# Regulated vs. unregulated. What's the difference?



## rainbowbright (Aug 13, 2008)

Sorry for the unenlightened question, but I was reading an ad for a light and it says that the light will run for x amount of time on regulated output, and x amount of time on unregulated output. I assume this has to do with the type of battery, but not really sure. What's the difference?


----------



## CM (Aug 13, 2008)

Can you tell us what light it is?

This has been asked many times and as many answers have been given. Basically, it's marketing and there is no formal definition.
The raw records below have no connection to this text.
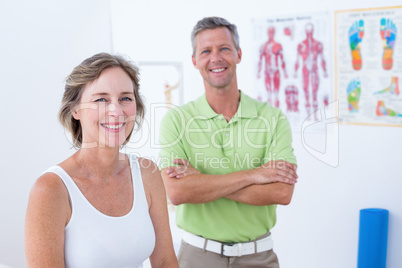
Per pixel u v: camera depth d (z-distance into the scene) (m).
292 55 3.32
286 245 3.47
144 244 1.40
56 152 3.16
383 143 2.98
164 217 1.52
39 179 1.28
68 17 3.10
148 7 3.98
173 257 1.52
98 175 1.37
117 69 1.35
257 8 3.45
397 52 2.88
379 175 3.01
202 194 1.84
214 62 1.87
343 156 3.16
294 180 1.86
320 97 3.23
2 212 2.99
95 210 1.32
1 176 2.96
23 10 2.84
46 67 3.08
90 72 1.31
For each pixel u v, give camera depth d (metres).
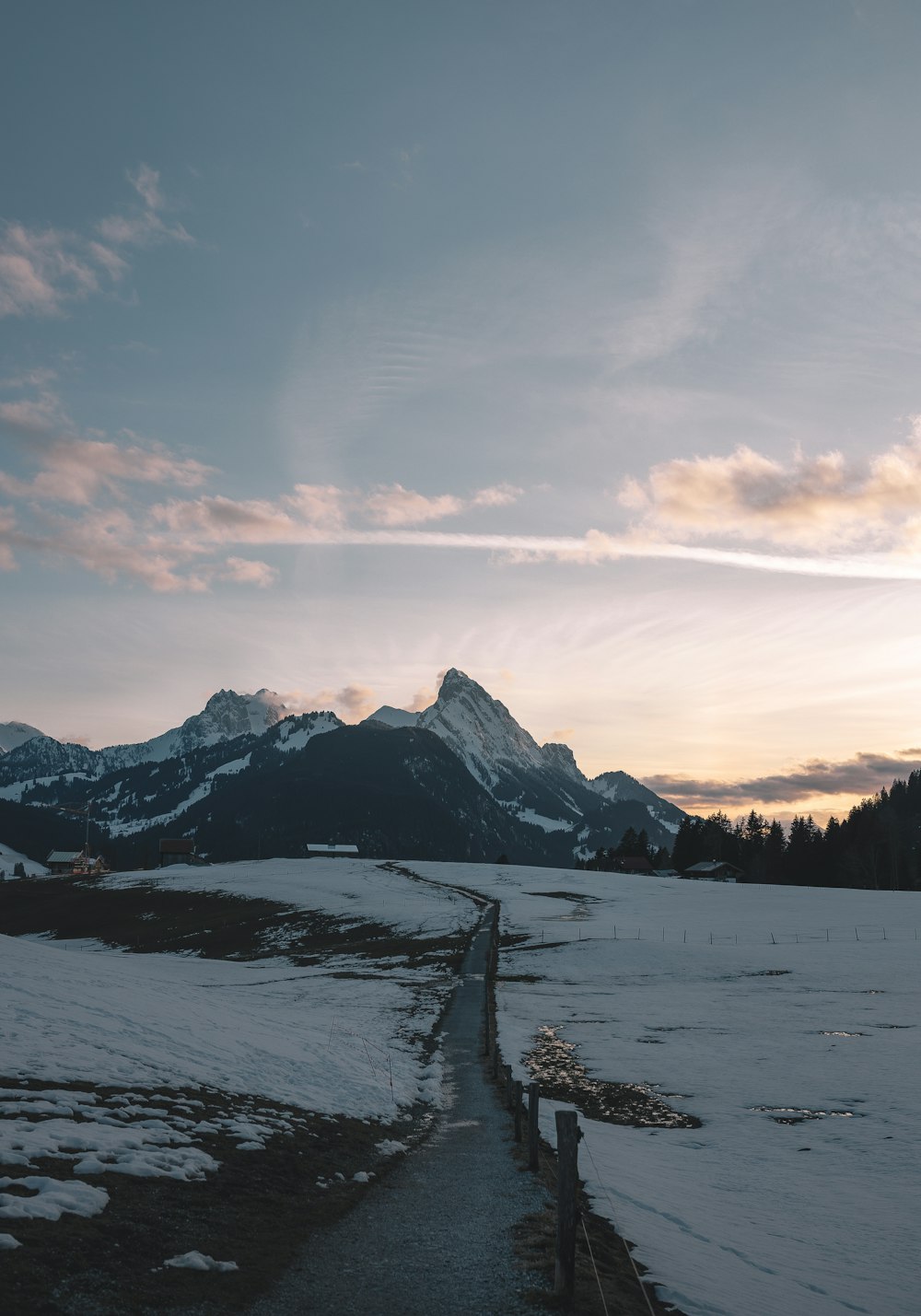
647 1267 13.09
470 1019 46.19
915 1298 13.36
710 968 63.28
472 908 104.06
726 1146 24.02
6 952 38.94
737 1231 16.02
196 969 78.00
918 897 107.12
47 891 168.12
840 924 83.69
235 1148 16.80
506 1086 28.52
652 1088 31.61
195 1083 21.08
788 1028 41.75
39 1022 22.44
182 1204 13.11
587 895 116.00
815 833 188.62
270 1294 10.57
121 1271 10.31
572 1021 45.62
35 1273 9.66
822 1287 13.52
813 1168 21.56
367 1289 10.98
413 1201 15.70
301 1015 42.84
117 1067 20.16
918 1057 34.44
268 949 90.81
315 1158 17.92
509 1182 17.31
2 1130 14.16
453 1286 11.23
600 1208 16.06
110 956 93.25
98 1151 14.37
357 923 99.00
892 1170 21.11
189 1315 9.58
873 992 51.59
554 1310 10.53
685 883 131.88
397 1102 26.59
To me, regulated means constant current regulated, and if you plot output vs time, the output remains constant until the battery is spent at which point the output drops rapidly. However, some people have coined the term "partially regulated" or something to that effect which to me means a voltage boost circuit. As the input voltage drops, so does the output. There are so many ways to interpret this that the term is now meaningless to me and the only way to tell for sure what the light does is to look at a plot of output vs. time. Many manufacturers are doing this now.


----------



## yellow (Aug 13, 2008)

regulated: output keeps the same till batts are depleted, then sudden drop, overall shorter runtime

direct: high initial brightness, immediately going heavily down on the 1st few minutes, this reduction will get less and less, but keeps on. 




ignore the names on these graphs (stolen from flashlightreviews),
the red line shows output:

regulated above





direct below


... see how there are differences in regulation and in direct also?


----------



## Tekno_Cowboy (Aug 14, 2008)

I would have to say that regulated just means that the power from the batteries is being altered in some form to provide whatever power to the bulb/led the designer desired. It could be to bump up the about 1.2-1.5V of a AA battery to 3.4V for an LED, or it could be to keep the brightness at a constant level for longer runtime/lower output or shorter runtime/higher output, or any number of other things.

Unregulated would be direct drive from the battery to the Bulb/LED.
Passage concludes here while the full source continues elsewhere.